# supercharger or turbo-2006z



## fire74 (Dec 26, 2006)

THIS IS MY 2ND 350Z. LUV THE LOOKS, BUT NO H.P. SHOULD I SUPERCHARGE IT OR TURBO? BO FIRE74


----------



## socalzbone (May 28, 2004)

Im guessing the overwhelming repsonses that have come in reflect that most drivers are satisfied with the stock performance of the Z33, how much faster will a supercharger really make it? Its a great car off the lot imo, why mess with Nissan engineering, its amazing that its got 300hp on such a small chasis in the first place. Incidentally, ive heard the stillen supercharger is crap, and that the belts squeak over time, who wants to deal with that bs. I read on this site or some other site that Nissan themselves are working on a forced induction Z anyways, if I were going to ever try it, it would be one of those models.


----------



## fire74 (Dec 26, 2006)

socalzbone said:


> Im guessing the overwhelming repsonses that have come in reflect that most drivers are satisfied with the stock performance of the Z33, how much faster will a supercharger really make it? Its a great car off the lot imo, why mess with Nissan engineering, its amazing that its got 300hp on such a small chasis in the first place. Incidentally, ive heard the stillen supercharger is crap, and that the belts squeak over time, who wants to deal with that bs. I read on this site or some other site that Nissan themselves are working on a forced induction Z anyways, if I were going to ever try it, it would be one of those models.

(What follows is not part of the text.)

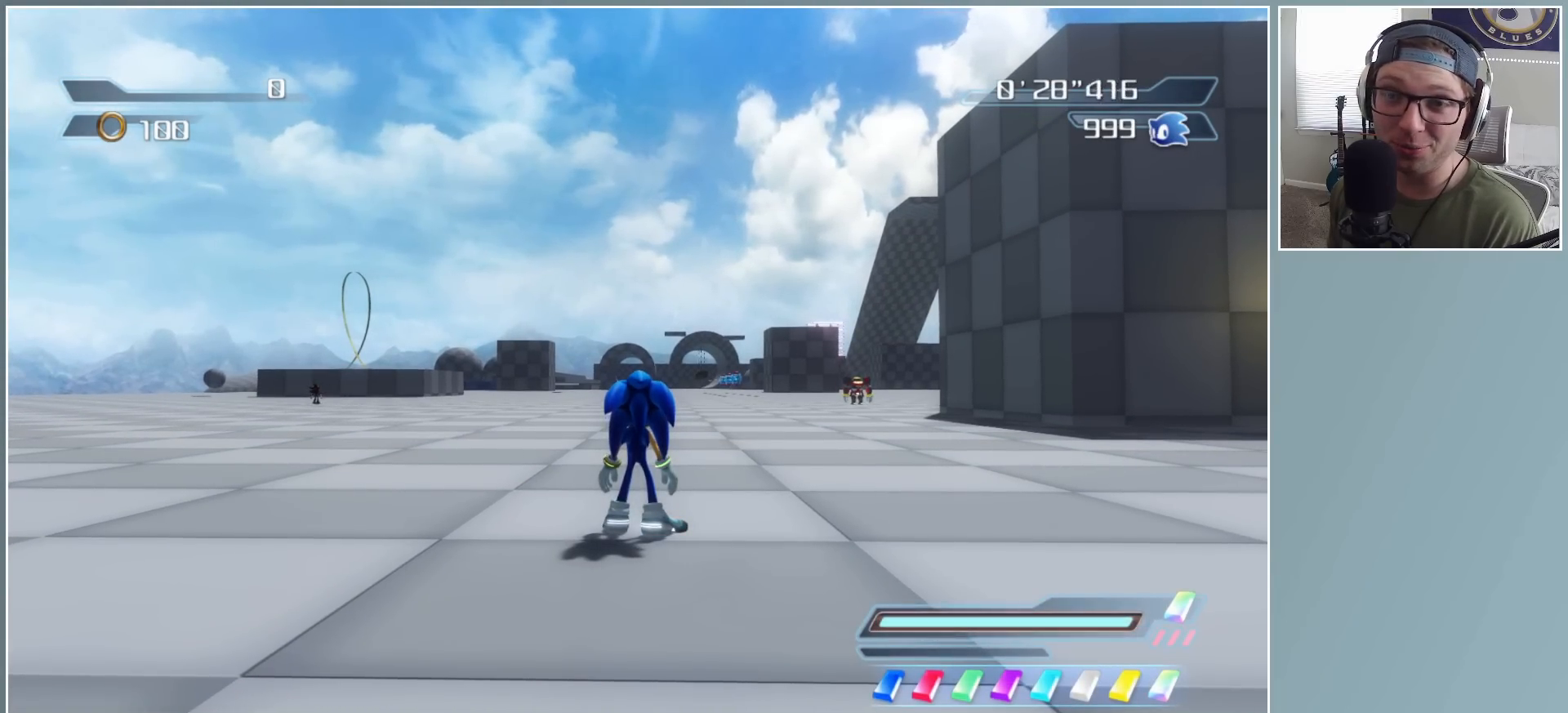
{"buttons": [], "left_stick": "center", "right_stick": "center", "events": []}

 THANK U 4 YOUR TIME. FIFE 74.


----------



## fire74 (Dec 26, 2006)

THANK U VERY MUCH, ILL DO WHAT U SAY. FIRE74


----------



## Zen31ZR (Mar 24, 2004)

That engine will probably make its appearance right about the same time as the GTR. Detuned of course so as not to steal the GTR's thunder. But imagine the crossover engine upgrades......


----------



## md350z (Sep 25, 2006)

If you want to do it I'd go turbo rather than SC. APS and Greddy make TT kits a lot of people choose.

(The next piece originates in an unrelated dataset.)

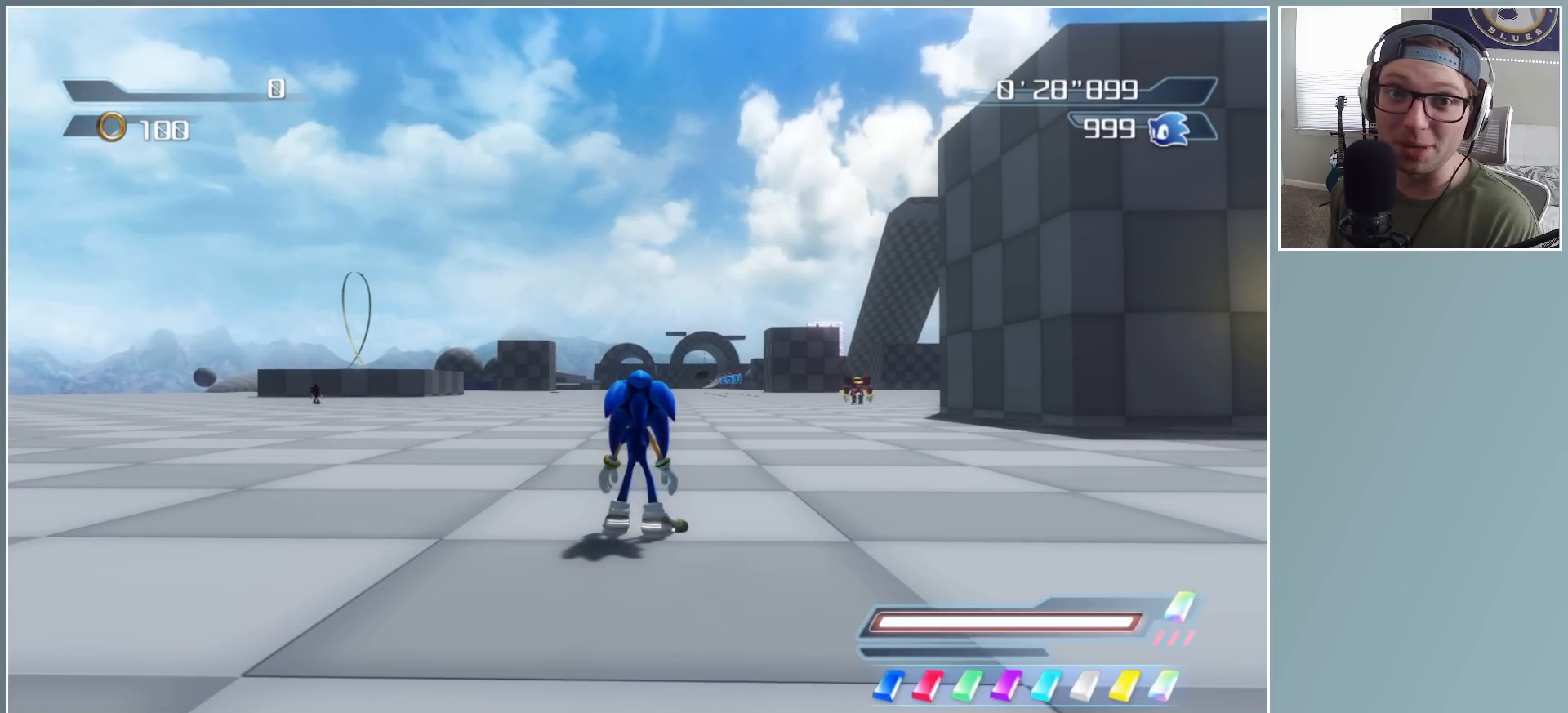
{"buttons": [], "left_stick": "center", "right_stick": "center", "events": []}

I don't think I'm going to do either. If Nissan really does make a factory SC'd Z I might trade mine for that...the trade-in loss wouldn't be much different from turbo'ing a Z yourself.

If I had lots of excess money I'd do it but $10k isn't worth it right now.


----------



## fire74 (Dec 26, 2006)

thank u, an u r right. everything for a z cost more than for other autos why? fire74


----------



## Zen31ZR (Mar 24, 2004)

Because it's a decent performance car with proven potential. That's why Honda performance parts are so cheap, and why Supra and 300Z TT and Skyline and etc parts are so expensive.....


----------



## 89sentB (Aug 22, 2005)

if your really daring you could try a dualcharged setup with a s/c for lowend power and a turbo setup for high end power! and I'm sure if you don't want to go insane on power you could probly turbo most any car for 3K or less if your crafty and don't mind do reasearch. but performance is what you want if you don't like factory radio's why buy the upgraded factory option ?? IMO a used car is well a USED car so do what you want with it if the warranty is gone then you might aswell make it fun to drive otherwise your saying that if its not worth the money to hop up a 350 a very beautiful car then its not worth is to mod most any car !! atleast thats how it seems to me hell if I had the money I would buy a lamborgini murcialago and try to make a twin turbo kit for its v12 maybe even give it N20 anything is possible its just up to you how bad you want it ??


----------



## Nivo88SS (Mar 17, 2007)

turbo it, if you have good resources you can do a basic kit for maybe $4k.


----------